* The data *
Begin

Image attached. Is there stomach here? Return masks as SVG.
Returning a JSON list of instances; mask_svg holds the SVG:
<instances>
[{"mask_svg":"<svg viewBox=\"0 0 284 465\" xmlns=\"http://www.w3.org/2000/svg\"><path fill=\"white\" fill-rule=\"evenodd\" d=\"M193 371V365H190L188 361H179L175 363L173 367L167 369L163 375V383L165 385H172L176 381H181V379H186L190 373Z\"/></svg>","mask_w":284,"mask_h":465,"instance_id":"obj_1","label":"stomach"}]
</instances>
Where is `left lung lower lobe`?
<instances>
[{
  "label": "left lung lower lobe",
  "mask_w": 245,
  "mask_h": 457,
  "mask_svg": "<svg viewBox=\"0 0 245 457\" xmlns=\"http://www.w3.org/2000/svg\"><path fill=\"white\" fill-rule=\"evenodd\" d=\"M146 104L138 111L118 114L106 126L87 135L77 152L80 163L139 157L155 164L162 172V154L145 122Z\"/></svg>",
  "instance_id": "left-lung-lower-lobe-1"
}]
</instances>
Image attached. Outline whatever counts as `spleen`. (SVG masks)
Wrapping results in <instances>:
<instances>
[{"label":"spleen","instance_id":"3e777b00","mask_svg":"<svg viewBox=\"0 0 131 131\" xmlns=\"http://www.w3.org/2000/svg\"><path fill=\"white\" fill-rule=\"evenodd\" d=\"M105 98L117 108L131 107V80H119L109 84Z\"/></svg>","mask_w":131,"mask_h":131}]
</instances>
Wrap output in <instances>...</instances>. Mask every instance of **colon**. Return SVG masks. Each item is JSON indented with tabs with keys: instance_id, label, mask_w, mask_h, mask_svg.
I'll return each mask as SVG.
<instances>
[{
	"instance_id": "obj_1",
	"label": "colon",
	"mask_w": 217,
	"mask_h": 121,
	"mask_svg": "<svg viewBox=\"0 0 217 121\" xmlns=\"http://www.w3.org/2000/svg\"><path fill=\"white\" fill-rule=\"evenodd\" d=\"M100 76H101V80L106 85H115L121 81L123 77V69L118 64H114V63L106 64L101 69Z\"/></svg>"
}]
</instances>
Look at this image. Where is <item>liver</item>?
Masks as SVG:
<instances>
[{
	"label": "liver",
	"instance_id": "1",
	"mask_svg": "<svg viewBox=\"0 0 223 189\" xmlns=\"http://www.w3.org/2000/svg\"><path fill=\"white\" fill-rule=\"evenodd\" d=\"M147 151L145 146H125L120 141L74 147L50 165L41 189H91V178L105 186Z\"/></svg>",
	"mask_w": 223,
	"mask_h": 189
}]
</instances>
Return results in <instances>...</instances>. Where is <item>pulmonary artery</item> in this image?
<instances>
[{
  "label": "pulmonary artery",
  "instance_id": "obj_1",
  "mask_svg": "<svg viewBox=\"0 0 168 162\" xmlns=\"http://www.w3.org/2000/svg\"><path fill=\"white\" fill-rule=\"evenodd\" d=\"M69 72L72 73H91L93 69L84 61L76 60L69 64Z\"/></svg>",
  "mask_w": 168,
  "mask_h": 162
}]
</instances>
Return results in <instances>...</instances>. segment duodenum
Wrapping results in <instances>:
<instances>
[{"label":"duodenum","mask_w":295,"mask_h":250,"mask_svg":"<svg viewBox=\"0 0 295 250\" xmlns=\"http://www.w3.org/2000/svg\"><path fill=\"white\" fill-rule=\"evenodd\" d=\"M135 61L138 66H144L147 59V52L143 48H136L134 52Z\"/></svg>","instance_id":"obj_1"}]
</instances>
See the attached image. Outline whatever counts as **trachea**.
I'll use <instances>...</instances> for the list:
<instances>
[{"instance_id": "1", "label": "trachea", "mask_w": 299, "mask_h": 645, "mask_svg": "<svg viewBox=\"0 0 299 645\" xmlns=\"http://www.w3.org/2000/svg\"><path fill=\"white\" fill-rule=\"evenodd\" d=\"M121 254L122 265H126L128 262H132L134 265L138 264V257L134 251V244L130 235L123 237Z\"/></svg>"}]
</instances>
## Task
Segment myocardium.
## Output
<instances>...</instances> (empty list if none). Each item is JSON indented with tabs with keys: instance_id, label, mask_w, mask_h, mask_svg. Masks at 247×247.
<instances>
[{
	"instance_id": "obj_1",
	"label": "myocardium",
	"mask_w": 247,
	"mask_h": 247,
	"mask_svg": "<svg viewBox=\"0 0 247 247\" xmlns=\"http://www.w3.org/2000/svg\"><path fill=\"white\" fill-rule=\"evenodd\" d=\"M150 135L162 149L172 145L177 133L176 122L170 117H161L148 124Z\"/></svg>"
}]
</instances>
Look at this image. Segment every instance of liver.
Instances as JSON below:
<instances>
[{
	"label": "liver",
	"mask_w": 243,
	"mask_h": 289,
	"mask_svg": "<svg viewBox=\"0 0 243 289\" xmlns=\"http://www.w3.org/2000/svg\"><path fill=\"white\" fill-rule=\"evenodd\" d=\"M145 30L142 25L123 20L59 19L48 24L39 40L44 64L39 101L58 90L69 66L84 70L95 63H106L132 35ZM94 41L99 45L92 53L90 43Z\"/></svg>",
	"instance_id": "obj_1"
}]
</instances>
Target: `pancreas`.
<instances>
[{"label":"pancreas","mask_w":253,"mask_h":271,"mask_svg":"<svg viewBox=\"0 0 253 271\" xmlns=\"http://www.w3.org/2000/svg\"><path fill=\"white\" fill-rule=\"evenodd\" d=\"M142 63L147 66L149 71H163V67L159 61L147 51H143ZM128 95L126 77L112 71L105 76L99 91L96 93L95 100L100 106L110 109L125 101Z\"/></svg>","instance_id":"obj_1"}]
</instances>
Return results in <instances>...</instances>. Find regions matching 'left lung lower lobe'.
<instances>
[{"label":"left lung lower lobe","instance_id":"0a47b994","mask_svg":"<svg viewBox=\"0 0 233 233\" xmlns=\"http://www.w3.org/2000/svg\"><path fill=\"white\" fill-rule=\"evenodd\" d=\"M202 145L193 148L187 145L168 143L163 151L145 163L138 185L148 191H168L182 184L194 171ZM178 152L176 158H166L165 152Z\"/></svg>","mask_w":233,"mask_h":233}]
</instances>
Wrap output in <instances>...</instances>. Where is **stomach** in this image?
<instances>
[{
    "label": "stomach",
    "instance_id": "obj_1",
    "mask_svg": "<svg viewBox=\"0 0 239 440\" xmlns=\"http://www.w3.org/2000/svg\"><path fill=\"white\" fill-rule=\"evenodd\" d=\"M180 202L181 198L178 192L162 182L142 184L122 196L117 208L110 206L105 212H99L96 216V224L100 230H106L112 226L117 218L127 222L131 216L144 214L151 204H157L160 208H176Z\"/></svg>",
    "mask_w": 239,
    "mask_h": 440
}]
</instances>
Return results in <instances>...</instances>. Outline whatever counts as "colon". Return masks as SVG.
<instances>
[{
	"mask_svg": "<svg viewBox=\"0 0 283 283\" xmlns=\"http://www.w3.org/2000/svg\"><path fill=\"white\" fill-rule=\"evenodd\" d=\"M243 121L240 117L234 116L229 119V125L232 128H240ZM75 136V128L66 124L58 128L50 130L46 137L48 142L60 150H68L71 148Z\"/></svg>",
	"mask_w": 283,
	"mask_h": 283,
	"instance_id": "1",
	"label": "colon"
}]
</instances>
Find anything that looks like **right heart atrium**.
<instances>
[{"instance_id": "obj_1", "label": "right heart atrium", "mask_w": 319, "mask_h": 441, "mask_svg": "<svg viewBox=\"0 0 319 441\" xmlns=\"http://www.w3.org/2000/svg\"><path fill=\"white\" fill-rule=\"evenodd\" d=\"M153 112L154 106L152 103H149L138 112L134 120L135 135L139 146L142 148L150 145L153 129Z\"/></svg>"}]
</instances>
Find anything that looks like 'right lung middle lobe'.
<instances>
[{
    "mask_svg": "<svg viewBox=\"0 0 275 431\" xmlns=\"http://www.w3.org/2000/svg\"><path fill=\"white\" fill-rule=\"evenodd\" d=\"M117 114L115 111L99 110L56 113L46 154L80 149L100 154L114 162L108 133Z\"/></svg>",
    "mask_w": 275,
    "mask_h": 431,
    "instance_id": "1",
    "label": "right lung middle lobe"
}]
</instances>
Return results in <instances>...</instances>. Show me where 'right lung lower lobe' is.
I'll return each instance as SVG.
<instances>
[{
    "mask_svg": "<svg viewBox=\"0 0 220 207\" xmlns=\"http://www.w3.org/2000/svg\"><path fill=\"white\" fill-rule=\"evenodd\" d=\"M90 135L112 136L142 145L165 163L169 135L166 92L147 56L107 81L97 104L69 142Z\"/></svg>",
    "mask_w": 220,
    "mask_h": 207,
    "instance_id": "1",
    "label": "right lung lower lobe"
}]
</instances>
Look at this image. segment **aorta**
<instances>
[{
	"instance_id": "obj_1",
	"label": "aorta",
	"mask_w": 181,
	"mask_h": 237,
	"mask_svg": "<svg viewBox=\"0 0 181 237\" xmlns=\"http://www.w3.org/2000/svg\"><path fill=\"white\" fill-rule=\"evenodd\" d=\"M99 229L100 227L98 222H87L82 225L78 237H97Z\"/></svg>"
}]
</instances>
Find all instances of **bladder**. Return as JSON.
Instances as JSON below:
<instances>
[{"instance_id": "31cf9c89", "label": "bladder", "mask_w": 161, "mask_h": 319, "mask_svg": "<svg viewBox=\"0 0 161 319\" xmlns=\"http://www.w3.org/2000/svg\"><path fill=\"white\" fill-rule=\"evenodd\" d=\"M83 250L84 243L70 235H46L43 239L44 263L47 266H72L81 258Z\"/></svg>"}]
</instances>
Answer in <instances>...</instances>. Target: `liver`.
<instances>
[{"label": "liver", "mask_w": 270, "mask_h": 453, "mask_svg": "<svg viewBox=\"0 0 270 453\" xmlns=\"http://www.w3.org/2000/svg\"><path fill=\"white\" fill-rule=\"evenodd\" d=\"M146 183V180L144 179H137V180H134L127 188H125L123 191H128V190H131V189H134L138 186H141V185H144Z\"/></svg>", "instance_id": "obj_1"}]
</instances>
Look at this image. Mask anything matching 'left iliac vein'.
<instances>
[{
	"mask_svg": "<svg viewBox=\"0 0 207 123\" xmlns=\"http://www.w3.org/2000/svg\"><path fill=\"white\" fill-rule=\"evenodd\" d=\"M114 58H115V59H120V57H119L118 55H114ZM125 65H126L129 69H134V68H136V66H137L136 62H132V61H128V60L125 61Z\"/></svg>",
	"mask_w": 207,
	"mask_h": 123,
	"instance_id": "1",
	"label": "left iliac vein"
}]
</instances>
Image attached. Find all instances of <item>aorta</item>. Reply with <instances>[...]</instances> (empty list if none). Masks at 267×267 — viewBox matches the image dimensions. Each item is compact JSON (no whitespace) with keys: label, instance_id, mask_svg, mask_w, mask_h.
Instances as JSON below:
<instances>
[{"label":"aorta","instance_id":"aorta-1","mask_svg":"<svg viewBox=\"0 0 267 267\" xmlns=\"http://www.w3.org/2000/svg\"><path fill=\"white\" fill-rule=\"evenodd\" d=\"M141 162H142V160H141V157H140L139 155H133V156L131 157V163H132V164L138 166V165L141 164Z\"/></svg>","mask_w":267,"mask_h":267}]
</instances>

End

* Objective *
Write out every line from the one holding "Find all instances of **bladder**." through the last line above, inclusive, exactly as given.

* Written answer *
Find all instances of **bladder**. Return as JSON.
Instances as JSON below:
<instances>
[{"instance_id": "31cf9c89", "label": "bladder", "mask_w": 161, "mask_h": 319, "mask_svg": "<svg viewBox=\"0 0 161 319\" xmlns=\"http://www.w3.org/2000/svg\"><path fill=\"white\" fill-rule=\"evenodd\" d=\"M83 250L84 243L70 235H46L43 239L44 263L47 266H72L81 258Z\"/></svg>"}]
</instances>
Answer in <instances>...</instances>. Target: `liver`.
<instances>
[{"label": "liver", "mask_w": 270, "mask_h": 453, "mask_svg": "<svg viewBox=\"0 0 270 453\" xmlns=\"http://www.w3.org/2000/svg\"><path fill=\"white\" fill-rule=\"evenodd\" d=\"M146 183V180L144 179H137V180H134L127 188H125L123 191H128V190H131V189H134L138 186H141V185H144Z\"/></svg>", "instance_id": "obj_1"}]
</instances>
Look at this image. Mask anything matching 'left iliac vein'.
<instances>
[{
	"mask_svg": "<svg viewBox=\"0 0 207 123\" xmlns=\"http://www.w3.org/2000/svg\"><path fill=\"white\" fill-rule=\"evenodd\" d=\"M114 58H115V59H120V57H119L118 55H114ZM125 65H126L129 69H134V68H136V66H137L136 62H132V61H128V60L125 61Z\"/></svg>",
	"mask_w": 207,
	"mask_h": 123,
	"instance_id": "1",
	"label": "left iliac vein"
}]
</instances>
Image attached. Find all instances of <item>aorta</item>. Reply with <instances>[...]</instances> (empty list if none). Masks at 267×267 — viewBox matches the image dimensions. Each item is compact JSON (no whitespace) with keys: label, instance_id, mask_svg, mask_w, mask_h.
Instances as JSON below:
<instances>
[{"label":"aorta","instance_id":"aorta-1","mask_svg":"<svg viewBox=\"0 0 267 267\" xmlns=\"http://www.w3.org/2000/svg\"><path fill=\"white\" fill-rule=\"evenodd\" d=\"M141 162H142V160H141V157H140L139 155H133V156L131 157V163H132V164L138 166V165L141 164Z\"/></svg>","mask_w":267,"mask_h":267}]
</instances>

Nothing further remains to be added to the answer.